5 things that affect how much compensation you can claim for a personal injury

10th Jul 2019
Agata Myszkowska

Marketing Manager

Agata

5 things that affect how much compensation you can claim for a personal injury

 

If you’ve experienced a personal injury from an accident, it’s unlikely that the first thing you think about is if you can claim for compensation. Especially if you’ve suffered a serious accident on the road or at work, or you’ve suffered from a painful slip or trip. 

However, when you can’t work, there soon comes a time when you have to think about whether you want to claim and if you have a claim – often because of loss of earnings and financial pressure on you or your family. 

That’s where personal injury solicitors come in. They specialise in taking the financial stress out of recovery and can meet the cost of any medical care you need, including private physiotherapy or counseling if you suffer from trauma. 

When it comes to claiming compensation, our personal injury solicitors work hard to ensure that you receive the personal injury compensation amount you deserve. We have years of experience dealing with various personal injury cases and know that the amount you’re entitled to will depend on several factors: 

  1. Your injury

The amount of personal injury compensation that you’re awarded varies depending on the seriousness of your injury. Compensation is awarded for pain, suffering and your inability to lead the ‘normal’ life that you could before. It takes into account the damage to both your physical and mental health. But also, it looks at your lifestyle, activities and hobbies you’re unable to enjoy due to your injury. For example, someone who is a keen runner, who used to run 2-3 times per week but has been unable to do this for 6 months may be awarded more than someone whose hobbies involve reading and watching TV and has been able to continue with this. 

The award is ultimately made based on medical evidence and specialist reports of your injuries. These specialist reports will be made during the course of your recovery and rehabilitation.  

We often get asked: How long does compensation take after a medical? 

Unfortunately, every case is different; therefore the answer to that question will vary depending on the circumstances of your accident and the injuries incurred. As an example, a straight forward whiplash claim with injuries that showed a full recovery within one year could take up to six months. If your injuries are ongoing or worse permanent, the claim process will take significantly longer.  

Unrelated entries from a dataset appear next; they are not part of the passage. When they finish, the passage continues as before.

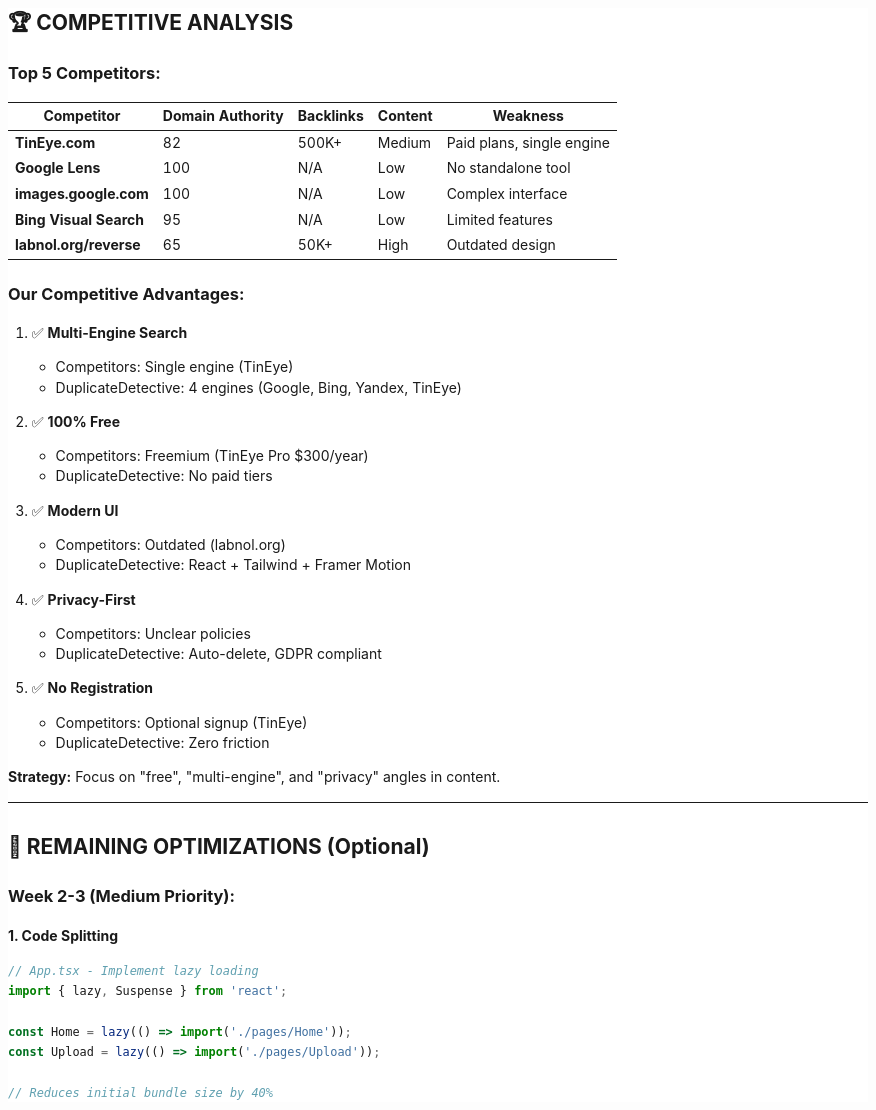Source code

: 
## 🏆 COMPETITIVE ANALYSIS

### Top 5 Competitors:

| Competitor | Domain Authority | Backlinks | Content | Weakness |
|------------|------------------|-----------|---------|----------|
| **TinEye.com** | 82 | 500K+ | Medium | Paid plans, single engine |
| **Google Lens** | 100 | N/A | Low | No standalone tool |
| **images.google.com** | 100 | N/A | Low | Complex interface |
| **Bing Visual Search** | 95 | N/A | Low | Limited features |
| **labnol.org/reverse** | 65 | 50K+ | High | Outdated design |

### Our Competitive Advantages:

1. ✅ **Multi-Engine Search**
   - Competitors: Single engine (TinEye)
   - DuplicateDetective: 4 engines (Google, Bing, Yandex, TinEye)

2. ✅ **100% Free**
   - Competitors: Freemium (TinEye Pro $300/year)
   - DuplicateDetective: No paid tiers

3. ✅ **Modern UI**
   - Competitors: Outdated (labnol.org)
   - DuplicateDetective: React + Tailwind + Framer Motion

4. ✅ **Privacy-First**
   - Competitors: Unclear policies
   - DuplicateDetective: Auto-delete, GDPR compliant

5. ✅ **No Registration**
   - Competitors: Optional signup (TinEye)
   - DuplicateDetective: Zero friction

**Strategy:** Focus on "free", "multi-engine", and "privacy" angles in content.

---

## 🔧 REMAINING OPTIMIZATIONS (Optional)

### Week 2-3 (Medium Priority):

**1. Code Splitting**
```typescript
// App.tsx - Implement lazy loading
import { lazy, Suspense } from 'react';

const Home = lazy(() => import('./pages/Home'));
const Upload = lazy(() => import('./pages/Upload'));

// Reduces initial bundle size by 40%
```
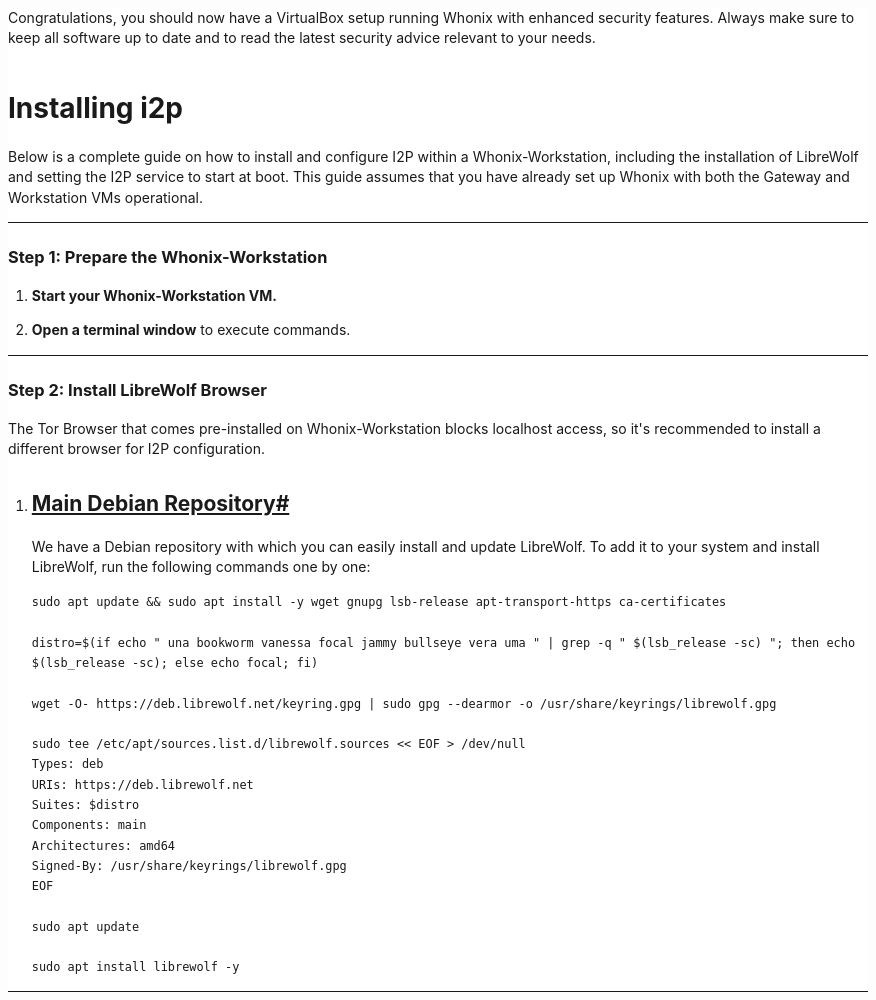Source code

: 
Congratulations, you should now have a VirtualBox setup running Whonix with enhanced security features. Always make sure to keep all software up to date and to read the latest security advice relevant to your needs.

# Installing i2p

Below is a complete guide on how to install and configure I2P within a Whonix-Workstation, including the installation of LibreWolf and setting the I2P service to start at boot. This guide assumes that you have already set up Whonix with both the Gateway and Workstation VMs operational.

---

### Step 1: Prepare the Whonix-Workstation

1. **Start your Whonix-Workstation VM.**

2. **Open a terminal window** to execute commands.

---

### Step 2: Install LibreWolf Browser

The Tor Browser that comes pre-installed on Whonix-Workstation blocks localhost access, so it's recommended to install a different browser for I2P configuration.

1. ## [Main Debian Repository#](https://librewolf.net/installation/debian/#main-debian-repository)
   
   We have a Debian repository with which you can easily install and update LibreWolf. To add it to your system and install LibreWolf, run the following commands one by one:
   
   ```
   sudo apt update && sudo apt install -y wget gnupg lsb-release apt-transport-https ca-certificates
   
   distro=$(if echo " una bookworm vanessa focal jammy bullseye vera uma " | grep -q " $(lsb_release -sc) "; then echo $(lsb_release -sc); else echo focal; fi)
   
   wget -O- https://deb.librewolf.net/keyring.gpg | sudo gpg --dearmor -o /usr/share/keyrings/librewolf.gpg
   
   sudo tee /etc/apt/sources.list.d/librewolf.sources << EOF > /dev/null
   Types: deb
   URIs: https://deb.librewolf.net
   Suites: $distro
   Components: main
   Architectures: amd64
   Signed-By: /usr/share/keyrings/librewolf.gpg
   EOF
   
   sudo apt update
   
   sudo apt install librewolf -y
   ```

---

All Scottish claims follow a compulsory pre-action protocol, which is a set of mandatory rules that need to be followed during a personal injury claim before raising Court proceedings. You can find out more about the protocol in our blog: https://watermans.co.uk/1200-2/ 

  1. Your employment status

You might need to take time off work following an accident. Personal injury accident compensation covers financial losses from employment. So, if you’ve suffered a loss of earnings since the accident – this will be recovered in your claim. 

In cases involving more serious injuries, it may not be possible to return to work or at least to the job you were doing at the time of your accident. In this case, a claim for future loss of earnings will also be part of your claim.  

There are multiple types of loss of earnings claims that can be made depending on your employment situation. We will give you an overview here, but your personal injury solicitor will be able to provide you with more specific advice based on your own circumstances. 

–    Employed – if you are employed and were not paid for your time off work, we will write to your employer for details of the loss you have suffered. 

–    Self-employed – if you are self-employed, you will need to provide profit and loss accounts and tax returns for 3 years prior to the accdent and for the period covering your absence, if they are available.  

–    Subrogated claims – If you are employed and have been paid in full for your absence, your employer may be entitled to make a subrogated clam within your personal injury claim. This is included as a separate head of claim and is not deducted from your injury compensation. 

  1. Adding up all of your out-of-pocket expenses

Injuries have financial implications in every part of your life. Whether it’s the cost of petrol to get to the hospital, medical expenses or the cost of hiring some help at home – you may be entitled to claim for these as part of your personal injury award. 

The most important thing to remember is to keep all invoices and receipts for your out-of-pocket expenses. This way we have a ‘paper trail’ of all the costs related to your accident. We will then build this into a strong case and present it to the ‘at fault’ party in order to claim maximum compensation. 

  1. The extent of medical assistance you require

Anyone who is injured needs fast and effective medical care. Each case needs individual assessment and the care you require will depend on a number of factors. 

You might need specialist medical care to get you on the road to recovery. If you’ve had to pay for extra care services or need on-going medical assistance from a family member, then this can be built into your compensation claim. Again, it’s essential you keep a record of all the out-of-pocket expenses related to your personal injury. 

  1. Your rehabilitation and future needs

Regaining control of your life and rebuilding for the future might take some adjustments. The cost implications of these changes will also be considered when it comes to making a claim for compensation. You might need to have your home adapted or make changes to accommodate your personal interests. There are also family commitments and the prospect of relying on state benefits if you are unable to return to work.